In 2004, Dan Brown’s The Da Vinci Code skyrocketed to the top of bestseller lists by suggesting that the artwork of Leonardo Da Vinci contained secret messages about the history of the Catholic Church—secrets that, according to the fictional novel, were too dangerous to reveal.
If Brown is right, and da Vinci was hiding secrets in his paintings, he might not have been the only Renaissance artist doing so. According to a team of neuroscientists and radiologists, other painters were hiding their interests in the brain.
The suggestion was first put forth by scientist F.L. Meshberger, who said he saw hidden brain anatomy in Michelangelo’s “The Creation of Adam.” Soon after, Alessandro Paluzzi, Antonio Belli, Peter Bain and Laura Viva, experts in neurology and radiology, began looking into his theory and found more brain similarities in other renaissance paintings.
“The idea came to me while looking at Raffaello’s ‘Transfiguration,’” said Paluzzi . “Being a neurosurgeon I could immediately see a brain in the painting.”
The team is convinced that the swirling clouds in Raffaello’s painting are not simply decoration but the coronal section of the human brain.
It’s not a secret that many artists during the Renaissance era were fascinated with the anatomical sciences.
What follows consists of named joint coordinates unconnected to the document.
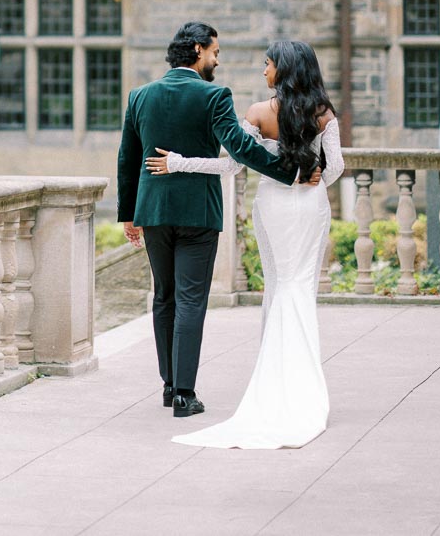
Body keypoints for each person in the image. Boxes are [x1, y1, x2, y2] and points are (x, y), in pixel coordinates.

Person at [146, 38, 344, 449]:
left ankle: (274, 378)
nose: (263, 71)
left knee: (278, 285)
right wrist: (312, 180)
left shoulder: (257, 112)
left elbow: (232, 165)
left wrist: (178, 162)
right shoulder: (324, 113)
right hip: (310, 209)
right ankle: (303, 383)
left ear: (284, 70)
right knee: (300, 287)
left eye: (268, 64)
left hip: (271, 205)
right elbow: (336, 168)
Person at [117, 22, 299, 420]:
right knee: (190, 300)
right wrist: (289, 172)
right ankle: (185, 392)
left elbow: (127, 160)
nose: (217, 59)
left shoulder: (139, 96)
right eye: (215, 51)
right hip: (198, 213)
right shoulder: (214, 95)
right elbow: (240, 147)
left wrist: (129, 215)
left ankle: (168, 386)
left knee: (164, 297)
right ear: (198, 50)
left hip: (154, 212)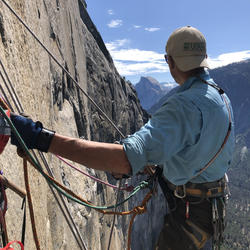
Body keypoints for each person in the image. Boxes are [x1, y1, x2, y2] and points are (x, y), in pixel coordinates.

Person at [10, 26, 235, 250]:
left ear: (171, 62)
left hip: (187, 219)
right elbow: (195, 149)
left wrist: (39, 137)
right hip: (207, 214)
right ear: (203, 58)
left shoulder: (183, 105)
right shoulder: (220, 97)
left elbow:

However, most of their commission pieces were for the religious clergy, and experts suggest that these artists hid their deeper knowledge of the human brain in their pieces because their interest would be seen as sacrilegious.
Were these artists really trying to hide anatomically correct images in their religious artwork? Or, as critics of The Da Vinci Code would argue, do we simply choose to see what we want to see? Dan Brown would say that’s up to you to determine.